## TASK BRIEF
Could you write out, exactly, every line from the top of the data through the line holding "1204 524 27.19"? Omit the pictures.

━━━━━━━━━━━━━━━━

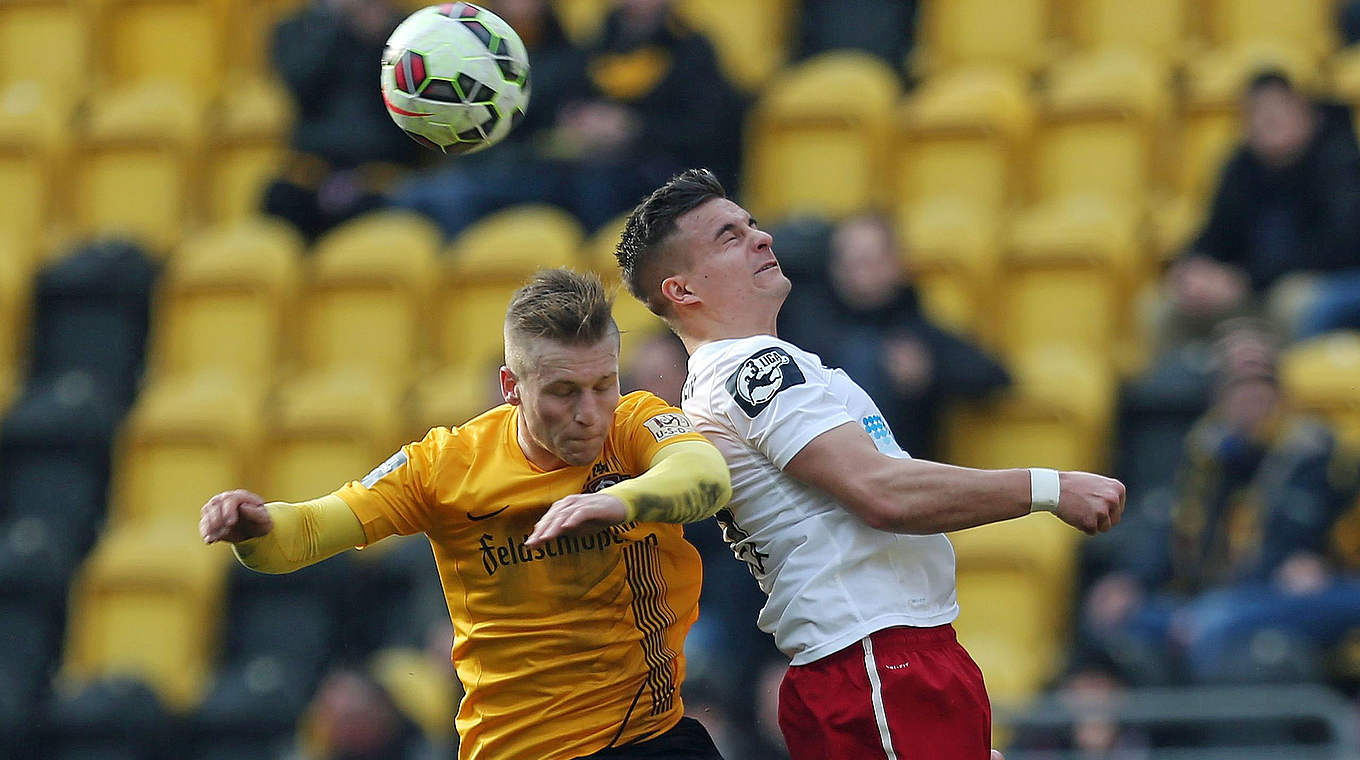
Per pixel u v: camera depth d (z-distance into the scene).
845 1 41.59
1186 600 27.08
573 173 37.38
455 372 36.53
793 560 13.77
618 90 36.12
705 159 35.88
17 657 34.72
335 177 39.41
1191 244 32.03
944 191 37.22
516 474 13.18
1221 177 31.61
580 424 12.72
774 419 13.55
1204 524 27.19
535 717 13.27
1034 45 40.28
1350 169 30.83
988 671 27.39
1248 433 26.98
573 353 12.62
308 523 12.90
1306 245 31.00
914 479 13.10
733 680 26.72
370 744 27.12
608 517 11.87
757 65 40.78
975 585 29.50
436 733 28.45
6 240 42.31
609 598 13.23
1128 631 26.84
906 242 34.41
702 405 14.09
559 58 37.41
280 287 37.97
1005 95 37.53
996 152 36.91
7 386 38.81
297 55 39.28
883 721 13.47
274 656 33.56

━━━━━━━━━━━━━━━━

## EXERCISE RESPONSE
Per pixel u v: camera depth d (z-distance into the scene).
845 1 41.59
1186 600 27.08
573 173 37.38
455 372 36.53
793 560 13.77
618 90 36.12
705 159 35.88
17 657 34.72
335 177 39.41
1191 244 32.03
944 191 37.22
516 474 13.18
1221 177 31.61
580 424 12.72
774 419 13.55
1204 524 27.19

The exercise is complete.